How? Because the evidence of the resurrected Christ can be found in the testimony of many thousands of people until today who have had their lives transformed by the indwelling presence of Jesus through a personal trust and faith in Him.
Our identity, at this time of Easter celebration, is strengthened as we stand together and proclaim that ‘Christ is risen - He is risen indeed. Alleluia! This hope can be with us every moment of our life.
The dimension of hope is the very centre of the Good News. In Christ, God had begun to move with power. Christian faith was faith in one who had raised Christ from the dead and therefore they could persevere with hope and confidence, joy and expectation.
And that continues to speak to us in our country today. The resurrection event is not just something we remember as a past event, it is a continuing reality which gives us hope today. Fiji is living in a world that is in real need of a sense of hope. Individuals, communities, countries alike. There are many who are feeling disconnected, isolated, overwhelmed with the pressures around them and the new changing society.
Therefore, I invite us for the opportunity to see Easter as time when we walk the way of the Cross and enter into the Passion of Christ: journey with Jesus in the short-lived triumph of Palm Sunday, through Passover week, to betrayal, trial, crucifixion, death, darkness and resurrection.
This years Easter day should be a day which blazes with hope. It should remind us that we are part of something far bigger and greater than ourselves.
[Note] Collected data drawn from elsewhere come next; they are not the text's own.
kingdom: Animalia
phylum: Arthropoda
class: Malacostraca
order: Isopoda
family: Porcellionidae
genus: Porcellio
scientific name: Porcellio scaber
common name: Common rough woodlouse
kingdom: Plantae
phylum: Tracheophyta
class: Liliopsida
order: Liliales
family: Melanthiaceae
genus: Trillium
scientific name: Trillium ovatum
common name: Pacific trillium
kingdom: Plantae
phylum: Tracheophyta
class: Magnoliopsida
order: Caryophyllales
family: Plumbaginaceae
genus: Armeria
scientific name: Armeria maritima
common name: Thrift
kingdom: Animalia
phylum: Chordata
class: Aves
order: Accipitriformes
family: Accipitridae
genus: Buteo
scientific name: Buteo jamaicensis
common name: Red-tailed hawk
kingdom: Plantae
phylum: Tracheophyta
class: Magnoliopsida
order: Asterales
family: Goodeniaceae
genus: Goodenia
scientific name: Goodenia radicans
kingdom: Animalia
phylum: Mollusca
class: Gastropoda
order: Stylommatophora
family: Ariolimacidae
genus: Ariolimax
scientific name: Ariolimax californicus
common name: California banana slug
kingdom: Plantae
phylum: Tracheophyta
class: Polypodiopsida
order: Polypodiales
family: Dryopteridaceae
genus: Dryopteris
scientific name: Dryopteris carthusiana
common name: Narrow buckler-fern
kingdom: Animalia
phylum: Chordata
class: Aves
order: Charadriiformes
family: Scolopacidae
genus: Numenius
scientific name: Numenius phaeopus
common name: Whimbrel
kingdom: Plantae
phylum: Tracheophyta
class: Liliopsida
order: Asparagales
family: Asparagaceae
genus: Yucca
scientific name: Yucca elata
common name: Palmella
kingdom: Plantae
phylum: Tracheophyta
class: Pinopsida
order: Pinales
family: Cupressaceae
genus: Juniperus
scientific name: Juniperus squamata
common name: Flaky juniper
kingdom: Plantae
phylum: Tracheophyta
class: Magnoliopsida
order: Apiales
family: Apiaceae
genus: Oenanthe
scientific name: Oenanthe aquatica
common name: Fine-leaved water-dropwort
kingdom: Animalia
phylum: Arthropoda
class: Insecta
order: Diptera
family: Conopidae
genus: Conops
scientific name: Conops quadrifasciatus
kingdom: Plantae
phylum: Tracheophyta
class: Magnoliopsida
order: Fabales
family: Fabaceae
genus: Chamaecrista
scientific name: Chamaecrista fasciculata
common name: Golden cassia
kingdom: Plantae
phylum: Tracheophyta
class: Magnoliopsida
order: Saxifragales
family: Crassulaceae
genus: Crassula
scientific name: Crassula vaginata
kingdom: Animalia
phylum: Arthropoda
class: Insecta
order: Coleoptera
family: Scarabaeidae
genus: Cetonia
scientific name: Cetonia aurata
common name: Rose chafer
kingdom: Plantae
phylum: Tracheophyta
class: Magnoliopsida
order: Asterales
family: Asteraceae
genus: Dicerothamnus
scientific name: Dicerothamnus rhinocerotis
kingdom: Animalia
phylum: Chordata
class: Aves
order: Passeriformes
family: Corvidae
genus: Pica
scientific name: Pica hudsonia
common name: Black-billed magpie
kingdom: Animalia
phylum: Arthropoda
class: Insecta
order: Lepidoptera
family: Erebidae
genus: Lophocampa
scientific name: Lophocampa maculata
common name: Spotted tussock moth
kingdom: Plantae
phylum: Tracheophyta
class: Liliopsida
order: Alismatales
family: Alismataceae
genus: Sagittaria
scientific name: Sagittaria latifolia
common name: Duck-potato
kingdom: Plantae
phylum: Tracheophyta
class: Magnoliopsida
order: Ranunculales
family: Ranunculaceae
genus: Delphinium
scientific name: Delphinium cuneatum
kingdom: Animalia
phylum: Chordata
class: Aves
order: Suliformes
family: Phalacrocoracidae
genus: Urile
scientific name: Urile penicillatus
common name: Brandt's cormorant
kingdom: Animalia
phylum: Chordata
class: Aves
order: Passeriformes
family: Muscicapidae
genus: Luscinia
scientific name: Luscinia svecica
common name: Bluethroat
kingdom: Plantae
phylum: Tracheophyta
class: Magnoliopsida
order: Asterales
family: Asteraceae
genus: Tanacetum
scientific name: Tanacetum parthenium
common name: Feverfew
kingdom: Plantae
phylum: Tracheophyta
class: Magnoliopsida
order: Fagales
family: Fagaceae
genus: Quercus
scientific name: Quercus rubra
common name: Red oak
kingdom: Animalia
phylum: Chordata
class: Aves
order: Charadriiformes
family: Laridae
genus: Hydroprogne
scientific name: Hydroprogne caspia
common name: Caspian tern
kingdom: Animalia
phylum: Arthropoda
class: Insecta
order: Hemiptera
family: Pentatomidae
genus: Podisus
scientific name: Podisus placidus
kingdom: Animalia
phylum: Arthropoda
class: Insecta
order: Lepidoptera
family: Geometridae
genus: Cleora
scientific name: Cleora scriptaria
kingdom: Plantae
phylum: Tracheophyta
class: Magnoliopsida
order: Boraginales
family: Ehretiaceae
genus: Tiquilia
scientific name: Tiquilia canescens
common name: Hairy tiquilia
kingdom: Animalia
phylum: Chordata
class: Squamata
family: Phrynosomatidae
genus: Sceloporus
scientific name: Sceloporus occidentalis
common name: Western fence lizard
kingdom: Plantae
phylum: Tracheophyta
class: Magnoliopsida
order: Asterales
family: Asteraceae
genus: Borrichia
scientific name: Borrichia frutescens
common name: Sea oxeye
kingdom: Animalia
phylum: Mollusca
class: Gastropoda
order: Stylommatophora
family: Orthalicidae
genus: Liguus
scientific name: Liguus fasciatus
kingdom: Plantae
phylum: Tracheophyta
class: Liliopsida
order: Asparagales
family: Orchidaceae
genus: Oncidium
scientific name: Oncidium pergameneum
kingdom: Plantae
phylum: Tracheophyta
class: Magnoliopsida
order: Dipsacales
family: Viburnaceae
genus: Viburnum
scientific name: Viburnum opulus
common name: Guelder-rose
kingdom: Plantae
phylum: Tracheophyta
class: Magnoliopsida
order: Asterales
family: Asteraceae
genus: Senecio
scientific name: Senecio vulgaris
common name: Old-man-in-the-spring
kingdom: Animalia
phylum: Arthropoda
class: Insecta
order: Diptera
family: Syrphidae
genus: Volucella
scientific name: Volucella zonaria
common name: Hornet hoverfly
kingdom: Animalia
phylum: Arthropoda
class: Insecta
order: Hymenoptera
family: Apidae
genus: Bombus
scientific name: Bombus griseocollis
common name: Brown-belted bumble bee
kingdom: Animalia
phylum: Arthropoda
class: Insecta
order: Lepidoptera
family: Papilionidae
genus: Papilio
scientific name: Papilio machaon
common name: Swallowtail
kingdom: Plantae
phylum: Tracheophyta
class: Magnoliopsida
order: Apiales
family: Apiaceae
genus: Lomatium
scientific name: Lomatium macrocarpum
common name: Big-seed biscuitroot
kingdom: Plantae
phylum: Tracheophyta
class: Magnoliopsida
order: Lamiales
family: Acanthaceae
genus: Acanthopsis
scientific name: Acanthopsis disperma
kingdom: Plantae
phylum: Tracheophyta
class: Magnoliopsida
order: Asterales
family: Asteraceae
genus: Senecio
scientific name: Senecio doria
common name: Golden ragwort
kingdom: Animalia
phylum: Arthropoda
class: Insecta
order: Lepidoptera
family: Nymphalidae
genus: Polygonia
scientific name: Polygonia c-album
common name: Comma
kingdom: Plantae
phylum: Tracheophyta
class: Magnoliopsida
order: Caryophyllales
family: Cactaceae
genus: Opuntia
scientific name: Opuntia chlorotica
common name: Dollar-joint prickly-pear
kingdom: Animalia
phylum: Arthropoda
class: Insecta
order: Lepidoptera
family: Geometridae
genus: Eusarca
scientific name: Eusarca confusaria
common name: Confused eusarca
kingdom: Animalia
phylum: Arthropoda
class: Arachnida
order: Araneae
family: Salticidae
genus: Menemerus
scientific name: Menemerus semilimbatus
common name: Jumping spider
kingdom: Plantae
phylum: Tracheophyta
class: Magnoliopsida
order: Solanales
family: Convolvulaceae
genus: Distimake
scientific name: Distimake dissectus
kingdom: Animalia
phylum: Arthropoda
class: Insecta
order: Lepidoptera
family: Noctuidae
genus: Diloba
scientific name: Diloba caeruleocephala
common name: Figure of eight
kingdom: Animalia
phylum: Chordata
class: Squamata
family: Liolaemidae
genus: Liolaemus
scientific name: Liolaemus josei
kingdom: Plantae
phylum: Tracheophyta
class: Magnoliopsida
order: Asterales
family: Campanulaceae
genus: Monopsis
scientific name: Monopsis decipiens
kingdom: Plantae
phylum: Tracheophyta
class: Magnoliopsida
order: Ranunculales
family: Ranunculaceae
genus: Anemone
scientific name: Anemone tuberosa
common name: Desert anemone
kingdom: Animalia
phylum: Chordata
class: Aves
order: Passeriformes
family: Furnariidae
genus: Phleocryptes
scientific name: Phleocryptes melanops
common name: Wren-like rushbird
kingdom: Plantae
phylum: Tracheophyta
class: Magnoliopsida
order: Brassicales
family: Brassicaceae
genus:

Remember our faith does not take away our suffering and weakness. Loneliness and death are still our companions. But that is no failure: as Christians we believe that Jesus transforms our human condition in walking with us in the valley of death. The good news is that God is with us.
We live in a world of suffering: we always have; we always will. More than that, we are somehow agents in that world of suffering: all of us play some part in injustice, indignity and unkindness.
Easter 2024, the world’s heart bleeds for the people of Ukraine, Gaza and many more places beset by conflict.
Our Easter is grounded on hope: it’s the hope that life will always triumph over death, love over hate, peace over conflict.
Let us try to be the living proof of the Easter hope that continues to inspire others.
A word of hope into situations of despair. A promise of reintegration after brokenness. A sense of community or ‘gathering in’ as opposed to separating out. Relationship with the Risen Christ who connects with us on this journey of life and holds out the promise of fullness of life.
In Christ all things are made new, and may we all experience afresh the life-giving joy of being people of the resurrection, and may that be something we in turn live out in our communities.
Christ is risen. He is risen indeed. We wish you all a happy, blessed and hope-ful Easter.